High-flying school-based sixth form preparing students for world’s best universities by running one of Britain’s only human evolution societies
The Human Evolution Society is proving incredibly popular at the King Alfred School Academy in Highbridge. The society is run by a former palaeoanthropologist and is the only one of its kind in the UK that helps prepare A level students for a range of careers in top universities.
All the students complete an advanced course in human evolutionary anatomy that gives top-level preparation for careers such as medicine.
This year the Human Evolution Society student leaders are co-presidents Olivia Earthy, who is applying to read Medicine at Oxford, and Grace Huggins who is applying to read Psychological and Behavioural Sciences at Cambridge.
Olivia said: “Being a member of the Human Evolution Society is brilliant preparation for my Oxford application. It offers me the chance to study so-called mismatch diseases - those preventable illnesses and ailments such as cancer, heart disease, stroke, type 2 diabetes, back pain, anxiety, depression, obesity and flat feet were rare in our ancestors but more common today.
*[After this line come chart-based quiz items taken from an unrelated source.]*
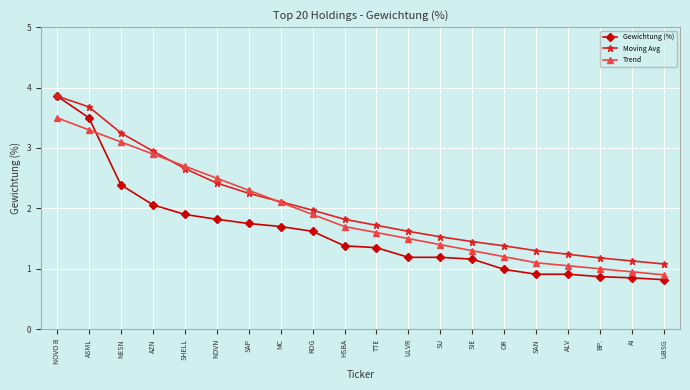

Does the chart display data point markers on the line(s)?

Yes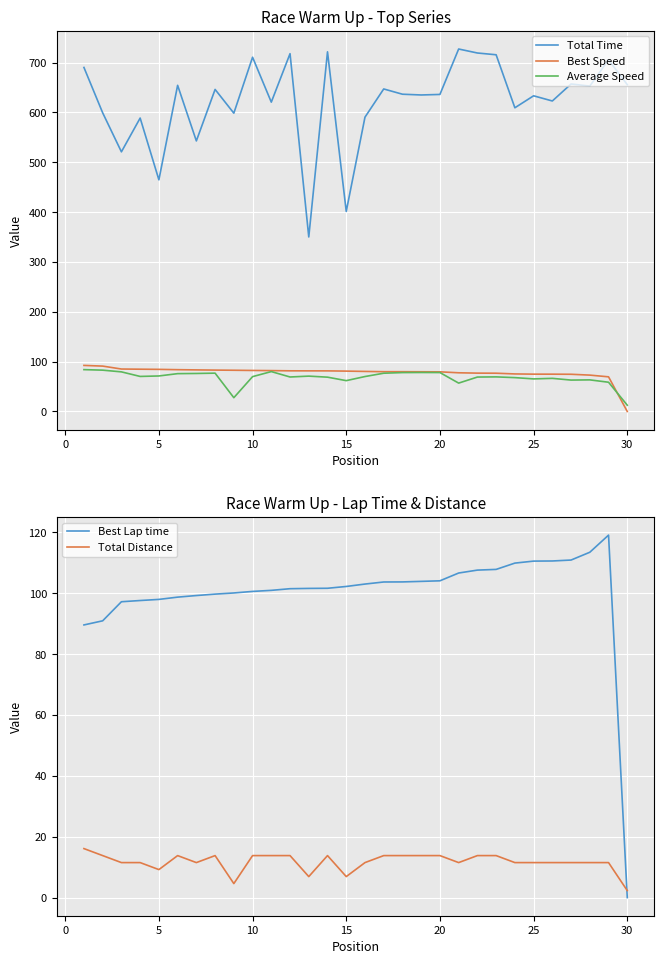

Reading left to right, extract all data points from this chart.

Total Time: 690.2	599.1	520.9	588.7	464.8	654.3	542.8	646.1	598.5	710.7	620.6	717.9	350.1	721.6	401.4	590.5	647.1	636.5	635.0	636.0	727.2	719.2	715.6	609.3	633.3	622.9	657.1	652.8	705.5	655.7
Best Speed: 92.4	91.1	85.2	84.8	84.5	83.9	83.4	83.0	82.7	82.3	82.0	81.6	81.5	81.5	81.0	80.4	79.9	79.8	79.7	79.6	77.6	77.0	76.8	75.3	74.9	74.9	74.7	73.0	69.5	0.0
Average Speed: 84.0	82.9	79.5	70.3	71.3	75.9	76.3	76.9	27.7	69.9	80.1	69.2	70.9	68.9	61.9	70.1	76.8	78.1	78.2	78.1	56.9	69.1	69.4	67.9	65.4	66.5	63.0	63.4	58.7	12.6
Best Lap time: 89.6	90.9	97.2	97.6	98.0	98.7	99.2	99.7	100.1	100.6	100.9	101.5	101.6	101.6	102.2	103.0	103.7	103.7	103.9	104.1	106.6	107.6	107.8	109.9	110.6	110.6	110.9	113.5	119.1	0.0
Total Distance: 16.1	13.8	11.5	11.5	9.2	13.8	11.5	13.8	4.6	13.8	13.8	13.8	6.9	13.8	6.9	11.5	13.8	13.8	13.8	13.8	11.5	13.8	13.8	11.5	11.5	11.5	11.5	11.5	11.5	2.3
These studies show how our bodies and anatomy are not well suited for modern environments where we are inactive for large parts of each day'.”
Other HES members include Amy Taylor (Earth Sciences), Eloise Hopkins-O'Driscoll (Archaeology), Erin Murray (Psychology), Millie Thomas (Biochemistry) and Dillon Xu Britton (Neuroscience) and they are all benefiting from the interdisciplinary study of human evolution.
Students study museum-grade fossil hominin replicas from the last seven million years of evolutionary history and conduct comparative anatomical analysis along with skeletons of modern humans and chimpanzees, our closest living relatives.
Each student has a fossil replica to analyse before delivering a presentation to the group on their specimen's evolutionary significance.
So far this year students have focussed on the origins of bipedalism (upright walking) and the genus Australopithecus in particular, species of human ancestor that lived in East and South Africa from approximately 4.2 to 1 million years ago.
A highlight for many students was having the opportunity to study the fossil remains of the famous 'Lucy' skeleton, a 3.3 million year old skeleton belonging to Australopithecus afarensis, which showed clear signs of bipedal walking in the anatomy of her pelvis.
During the spring and summer, students will be studying the evolution of the genus Homo including the famous Neanderthals and the origins of modern humans in Africa before they migrated to settle in all continents on Earth.
The Human Evolution Society supports students to make competitive applications to the top UK universities.